* _PAGE TEXT_
****
The differential controls how much the left and right wheels are free to rotate independently.

In simple terms, imagine a car going through a corner. The outside wheel needs to cover more distance (larger radius) and thus needs to rotate faster than the inside wheel. Forcing both wheels to rotate at the same speed (locked differential) is not ideal for cornering.

Conversely, imagine a car braking hard into a corner. The wheel with less weight load will have a tendency to lock earlier; connecting it to the other wheel (forcing it to rotate at the same speed) helps prevent locking.

Differential Ramp Angles

There are two independent settings: coast and drive.


  • Controls the behaviour of the differential on-throttle (under acceleration).
  • Higher values (eg 80) cause more understeer when cornering, but also less wheelspin and thus more control on corner exit.
  • Lower values allow higher cornering speed but may lead to spins under acceleration (corner exit).
  • Wheelspin on exit can increase tyre temperature throughout a race.


  • Controls the differential off-throttle.
****
In the text on car differentials, what are the two independent settings for the ramp angles?
****
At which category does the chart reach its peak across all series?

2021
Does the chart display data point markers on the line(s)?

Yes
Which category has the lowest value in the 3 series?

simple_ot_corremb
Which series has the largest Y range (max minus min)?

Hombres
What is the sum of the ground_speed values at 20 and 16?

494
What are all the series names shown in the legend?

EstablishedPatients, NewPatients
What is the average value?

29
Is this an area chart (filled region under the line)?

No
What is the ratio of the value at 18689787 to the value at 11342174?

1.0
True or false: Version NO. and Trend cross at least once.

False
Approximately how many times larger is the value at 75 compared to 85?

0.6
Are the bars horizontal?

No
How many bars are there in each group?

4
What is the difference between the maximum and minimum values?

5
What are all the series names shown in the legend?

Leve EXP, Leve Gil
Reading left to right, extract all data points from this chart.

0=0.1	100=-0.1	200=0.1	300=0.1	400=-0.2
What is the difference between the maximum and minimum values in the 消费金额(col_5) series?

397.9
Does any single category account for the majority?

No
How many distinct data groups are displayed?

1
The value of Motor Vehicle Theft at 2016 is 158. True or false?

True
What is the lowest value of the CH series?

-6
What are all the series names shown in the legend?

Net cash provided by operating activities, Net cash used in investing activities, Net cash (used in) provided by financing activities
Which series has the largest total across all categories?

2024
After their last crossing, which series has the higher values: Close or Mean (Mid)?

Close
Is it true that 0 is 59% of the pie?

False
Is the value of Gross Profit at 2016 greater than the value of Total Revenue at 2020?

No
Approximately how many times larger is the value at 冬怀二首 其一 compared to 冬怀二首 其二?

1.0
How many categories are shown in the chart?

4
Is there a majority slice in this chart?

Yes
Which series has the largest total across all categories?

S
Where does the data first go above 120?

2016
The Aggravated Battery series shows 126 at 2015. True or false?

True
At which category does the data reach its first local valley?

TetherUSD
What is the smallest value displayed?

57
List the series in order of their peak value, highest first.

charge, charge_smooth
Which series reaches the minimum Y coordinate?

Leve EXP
****
* _RESULT OF THE TASK_
Coast and drive.